Pick out each line in the entries below that contains the word "charges", and copy those lines.

───── Exercise data ─────

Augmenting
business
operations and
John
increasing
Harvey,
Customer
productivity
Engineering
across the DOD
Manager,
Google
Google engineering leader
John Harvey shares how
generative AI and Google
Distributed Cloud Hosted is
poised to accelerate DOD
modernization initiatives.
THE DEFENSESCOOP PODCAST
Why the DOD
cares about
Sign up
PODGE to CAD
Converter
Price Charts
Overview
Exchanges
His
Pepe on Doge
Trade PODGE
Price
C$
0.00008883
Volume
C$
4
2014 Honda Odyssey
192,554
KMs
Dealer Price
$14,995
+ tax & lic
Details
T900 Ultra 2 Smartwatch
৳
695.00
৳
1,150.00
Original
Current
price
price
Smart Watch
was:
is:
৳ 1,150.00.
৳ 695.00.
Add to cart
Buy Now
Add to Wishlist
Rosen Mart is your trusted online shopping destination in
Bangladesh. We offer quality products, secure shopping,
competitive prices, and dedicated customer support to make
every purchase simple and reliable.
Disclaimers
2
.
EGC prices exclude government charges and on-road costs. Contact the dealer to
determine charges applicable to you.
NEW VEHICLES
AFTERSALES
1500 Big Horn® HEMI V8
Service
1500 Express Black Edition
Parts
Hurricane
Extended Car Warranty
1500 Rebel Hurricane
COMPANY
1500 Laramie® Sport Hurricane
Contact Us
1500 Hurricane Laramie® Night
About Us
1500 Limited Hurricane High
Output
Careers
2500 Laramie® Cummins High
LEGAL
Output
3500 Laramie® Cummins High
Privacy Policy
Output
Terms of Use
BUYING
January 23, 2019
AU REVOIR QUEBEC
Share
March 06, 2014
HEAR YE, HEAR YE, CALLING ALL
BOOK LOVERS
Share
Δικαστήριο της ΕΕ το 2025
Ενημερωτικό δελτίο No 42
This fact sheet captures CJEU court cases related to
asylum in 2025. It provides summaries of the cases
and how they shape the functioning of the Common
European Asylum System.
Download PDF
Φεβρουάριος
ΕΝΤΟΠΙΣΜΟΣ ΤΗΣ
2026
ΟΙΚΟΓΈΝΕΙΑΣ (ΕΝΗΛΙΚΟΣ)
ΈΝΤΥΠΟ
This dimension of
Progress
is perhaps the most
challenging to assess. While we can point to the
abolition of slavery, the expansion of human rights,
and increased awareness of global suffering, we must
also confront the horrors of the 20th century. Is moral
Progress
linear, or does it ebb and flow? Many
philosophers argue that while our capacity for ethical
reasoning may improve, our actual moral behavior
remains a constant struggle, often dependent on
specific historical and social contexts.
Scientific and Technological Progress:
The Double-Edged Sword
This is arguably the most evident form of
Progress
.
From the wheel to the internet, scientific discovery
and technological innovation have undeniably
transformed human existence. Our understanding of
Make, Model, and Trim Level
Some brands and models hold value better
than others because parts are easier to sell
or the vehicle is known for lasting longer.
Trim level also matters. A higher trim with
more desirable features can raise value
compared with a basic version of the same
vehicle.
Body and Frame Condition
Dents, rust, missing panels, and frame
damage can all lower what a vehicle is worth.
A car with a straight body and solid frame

─────

Exercise result
EGC prices exclude government charges and on-road costs. Contact the dealer to
determine charges applicable to you.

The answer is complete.